- Born: 1941 or 1942
- Died: January 9, 2015 (aged 73) Northern California, U.S.
- Occupation: Author
- Years active: 2000–2015
- Notable work: Rope Burns Shattered Innocence
- Style: Narrative
- Website: robertscotttruecrime.com

= Robert Scott (author) =

American non-fiction author (1941–2015)

Robert Scott (c. 1941 – January 9, 2015) was a New York Times best-selling American non-fiction author who wrote 20 true crime books.

== Education ==
Scott attended Diablo Valley College.

== Career ==
In the late 1990s, after reading newspaper accounts about a series of local murders, Scott, a delivery company driver at the time, began researching and writing a book about a couple, James Daveggio and Michelle Michaud, who committed murders in the county in which Scott lived. In 2001, Kensington Books, as a Pinnacle Books imprint, released his book about the couple's murderous crime spree, titled Rope Burns. In November 2012, Scott appeared on an Investigation Discovery episode of "Deadly Women" about the case.

His 16th book, Shattered Innocence, about kidnap victim Jaycee Dugard, made the New York Times Best Seller list in paperback nonfiction the week of October 2, 2011.

TruTV's "Crime Library" recounted Scott's book Like Father Like Son about the 2000 murder of 9-year-old Krystal Steadman.

He contributed chapters for two anthologies, Masters of True Crime, released in 2012 by Prometheus Books, and Murder Past, Murder Present, released in 2009 by Twilight Times.

Scott appeared in the second series of the TV show Nothing Personal about the Todd Garton case and the plan to kill his wife, Carole Garton, about which Scott wrote the book Kill Or Be Killed. He also appeared in the 2010 documentary Too Young to Kill: 15 Shocking Crimes to talk about 14-year-old Cody Posey and the murder of Posey's father.

== Awards ==
In 2007, Scott was awarded Best East Bay True-Crime Author by the East Bay Express newspaper.
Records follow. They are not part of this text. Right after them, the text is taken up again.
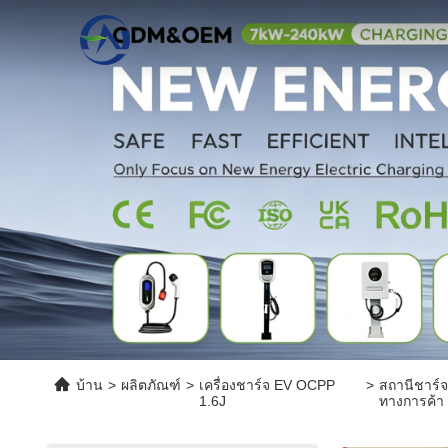
บ้าน
>
ผลิตภัณฑ์
>
เครื่องชาร์จ EV OCPP
>
สถานีชาร์
1.6J
ทางการค้า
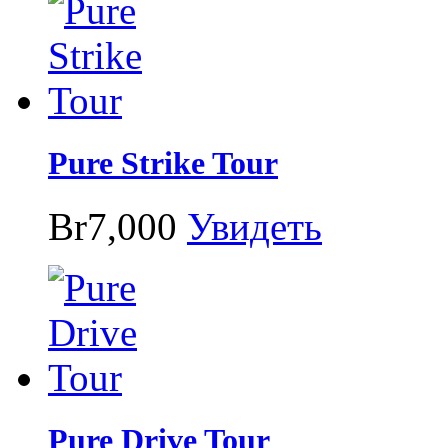
Pure Strike Tour
Br7,000
Увидеть
Pure Drive Tour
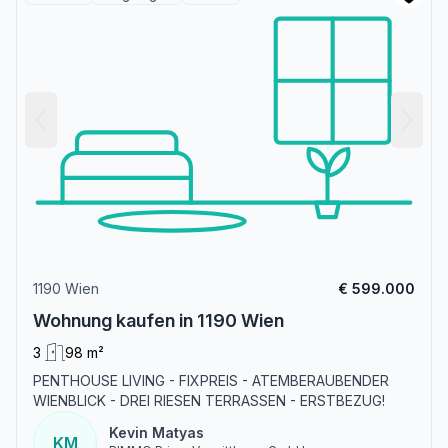
1190 Wien
€ 599.000
Wohnung kaufen in 1190 Wien
3
98 m²
PENTHOUSE LIVING - FIXPREIS - ATEMBERAUBENDER
WIENBLICK - DREI RIESEN TERRASSEN - ERSTBEZUG!
Kevin Matyas
KM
His book Shattered Innocence was named a New York Times bestseller in October 2011.

==Personal life==
Scott died at his home in Northern California on January 9, 2015.

== Books ==

=== Non-fiction ===
- Rope Burns (2001; rereleased 2010), Pinnacle Books. (ISBN 978-0786022243)
- Savage (2002), Pinnacle Books. (ISBN 978-0786014095)
- Like Father, Like Son (2002), Pinnacle Books. (ISBN 978-0786020751)
- Dangerous Attraction (2003), Pinnacle Books. (ISBN 978-0786015146)
- Married To Murder (2004), Pinnacle Books. (ISBN 978-0786015139)
- Kill Or Be Killed (2004), Pinnacle Books. (ISBN 978-0786019502)
- Unholy Sacrifice (2005), Pinnacle Books. (ISBN 978-0786016839)
- Monster Slayer (2005), Pinnacle Books. (ISBN 978-0786016037)
- Deadfall (2006), Pinnacle Books. (ISBN 978-0786016822)
- Killer Dad: Husband, Father, Murderer (2007), Pinnacle Books. (ISBN 978-0786018185)
- Driven To Murder (2008), Pinnacle Books. (ISBN 978-0786018192)
- Lust To Kill (2009), Pinnacle Books. (ISBN 978-0786018864)
- Rivers of Blood (2009), Pinnacle Books. (ISBN 978-0786019960)
- Most Wanted Killer (2010), Pinnacle Books. (ISBN 978-0786018857)
- Blood Frenzy (2010), Pinnacle Books. (ISBN 978-0786020362)
- Shattered Innocence (2011), Pinnacle Books. (ISBN 978-0786024117)
- The Last Time We Saw Her (2012), Pinnacle Books. (ISBN 978-0786020379)
- And Then She Killed Him (2012), Pinnacle Books. (ISBN 978-0786020386)
- The Girl in the Leaves (2012), Berkley Books. (ISBN 978-0425258828)
- Kill the Ones You Love (2013), Pinnacle Books.
- A Season of Madness (2013), Pinnacle Books.